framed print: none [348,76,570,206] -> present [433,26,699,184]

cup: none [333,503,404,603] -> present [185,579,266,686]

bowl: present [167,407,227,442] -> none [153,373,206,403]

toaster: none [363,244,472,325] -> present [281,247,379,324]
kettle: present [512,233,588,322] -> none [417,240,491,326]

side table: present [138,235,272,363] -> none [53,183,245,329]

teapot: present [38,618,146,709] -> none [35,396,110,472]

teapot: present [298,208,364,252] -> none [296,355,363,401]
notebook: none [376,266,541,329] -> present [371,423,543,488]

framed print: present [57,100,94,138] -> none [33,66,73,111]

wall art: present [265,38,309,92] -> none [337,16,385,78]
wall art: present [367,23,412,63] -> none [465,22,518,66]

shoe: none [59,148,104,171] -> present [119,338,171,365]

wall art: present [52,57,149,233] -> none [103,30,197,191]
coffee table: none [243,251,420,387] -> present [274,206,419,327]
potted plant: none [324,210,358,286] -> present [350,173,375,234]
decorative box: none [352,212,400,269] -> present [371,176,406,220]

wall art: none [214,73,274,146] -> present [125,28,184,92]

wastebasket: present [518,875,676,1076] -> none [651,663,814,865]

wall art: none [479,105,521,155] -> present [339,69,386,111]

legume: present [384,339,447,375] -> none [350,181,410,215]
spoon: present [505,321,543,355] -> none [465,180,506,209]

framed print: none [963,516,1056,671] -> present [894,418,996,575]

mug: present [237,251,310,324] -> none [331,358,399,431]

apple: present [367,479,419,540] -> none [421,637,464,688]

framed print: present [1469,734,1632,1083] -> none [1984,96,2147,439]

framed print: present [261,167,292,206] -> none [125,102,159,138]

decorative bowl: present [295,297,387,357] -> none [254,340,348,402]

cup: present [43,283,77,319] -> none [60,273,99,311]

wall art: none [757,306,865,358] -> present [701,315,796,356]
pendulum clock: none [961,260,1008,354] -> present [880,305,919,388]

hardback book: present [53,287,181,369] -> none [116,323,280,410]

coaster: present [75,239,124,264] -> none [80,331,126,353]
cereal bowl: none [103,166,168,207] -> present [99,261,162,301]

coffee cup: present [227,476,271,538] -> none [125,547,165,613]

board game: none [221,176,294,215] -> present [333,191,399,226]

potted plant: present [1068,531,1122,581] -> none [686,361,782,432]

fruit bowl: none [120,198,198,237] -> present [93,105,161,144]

** WHAT THE TASK ASKS **
Take the lines from the first line of the records through the line holding "toaster: none [363,244,472,325]", both included, and please reproduce them exactly with nothing added.

** REPLY TO THE EXERCISE **
framed print: none [348,76,570,206] -> present [433,26,699,184]

cup: none [333,503,404,603] -> present [185,579,266,686]

bowl: present [167,407,227,442] -> none [153,373,206,403]

toaster: none [363,244,472,325] -> present [281,247,379,324]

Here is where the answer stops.